[提取的数据条目]
========

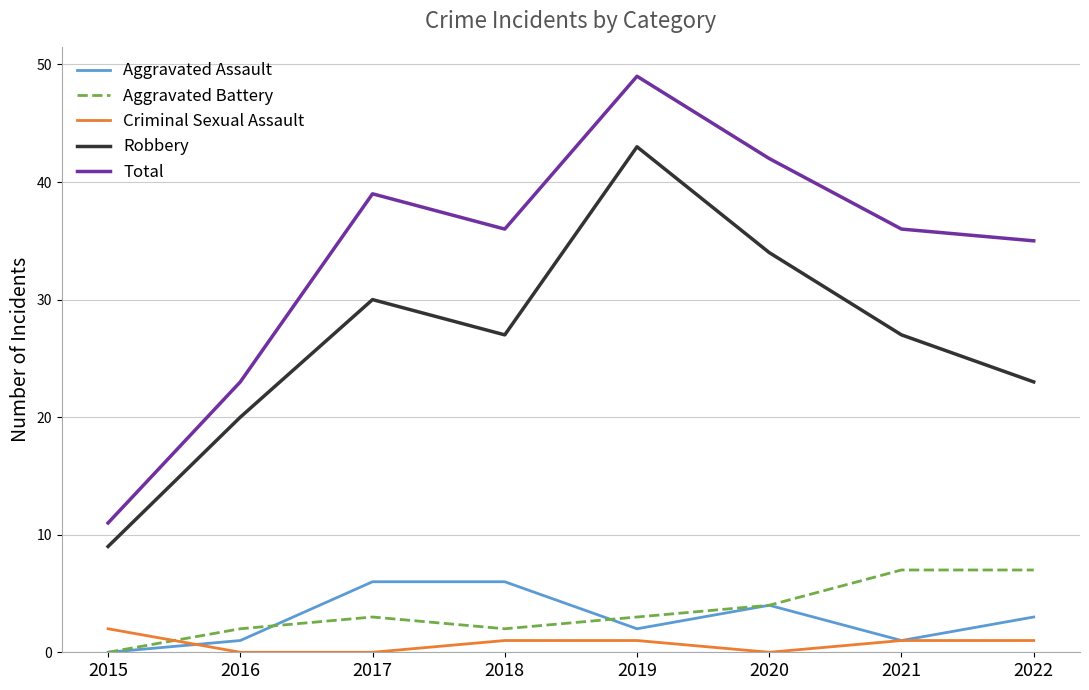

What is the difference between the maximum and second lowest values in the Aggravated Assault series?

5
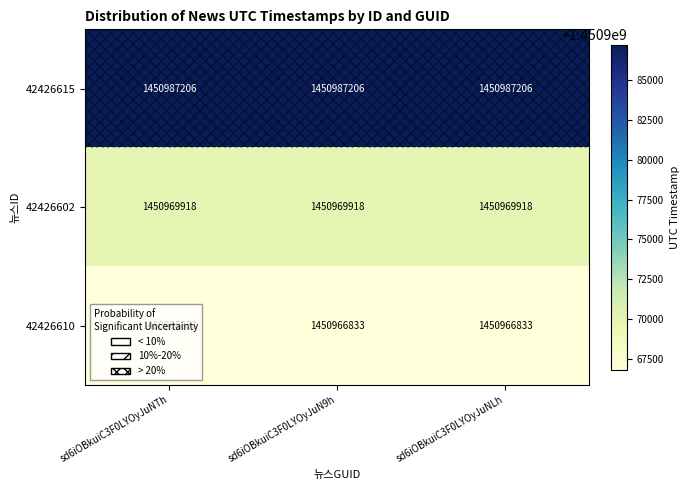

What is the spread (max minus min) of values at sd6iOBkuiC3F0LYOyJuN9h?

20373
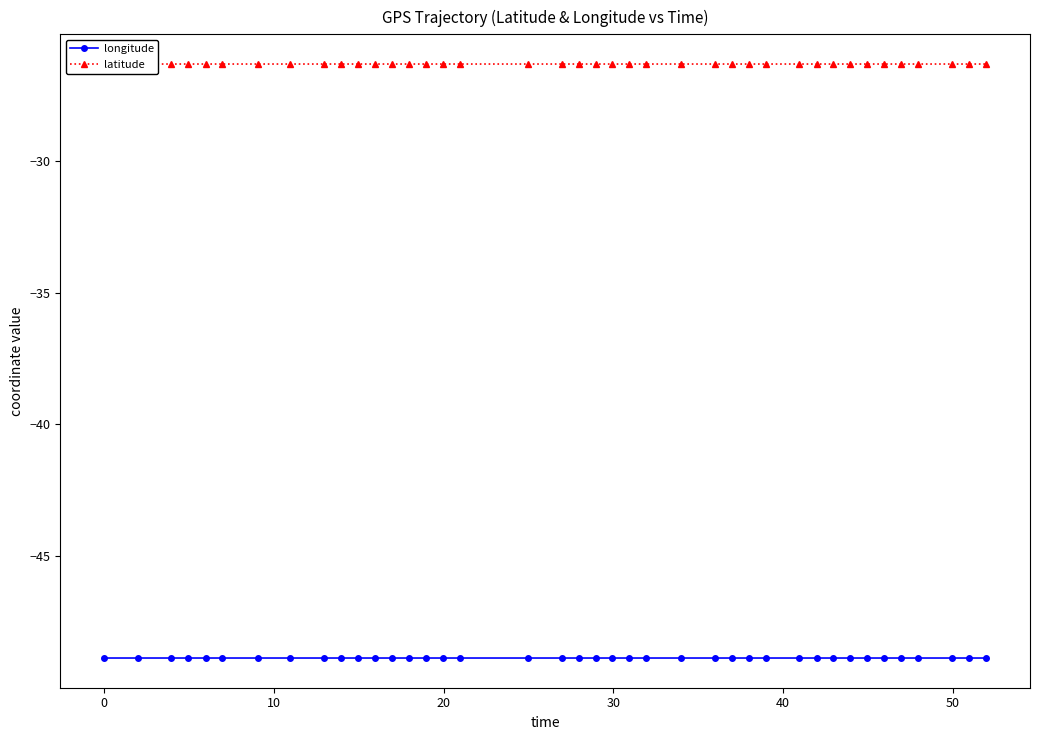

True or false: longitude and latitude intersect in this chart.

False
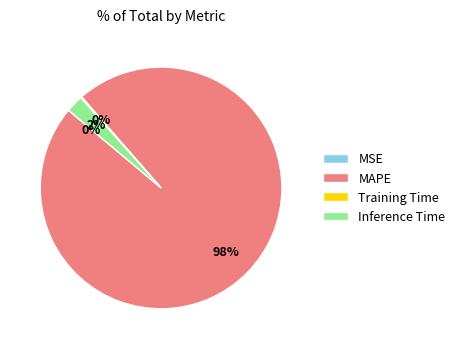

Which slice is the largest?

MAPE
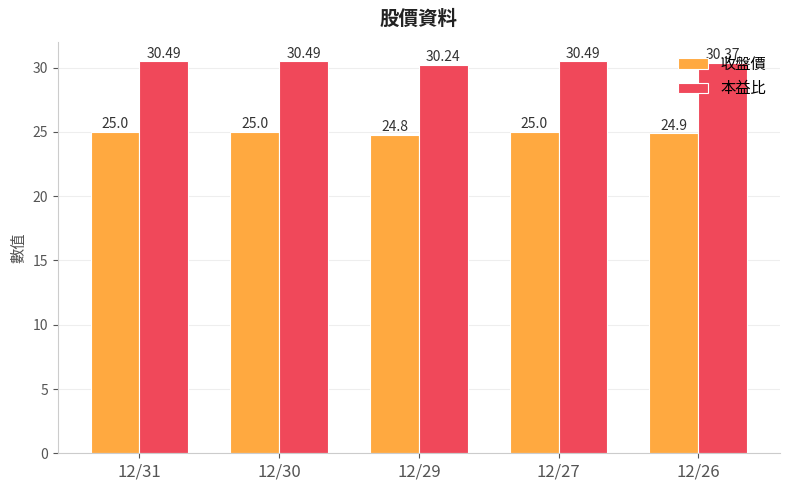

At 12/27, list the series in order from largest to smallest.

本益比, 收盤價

========

请数一数上方记录中有多少行含有字符串“What”，区分大小写，只给出数字。

练习答案 ▸ 2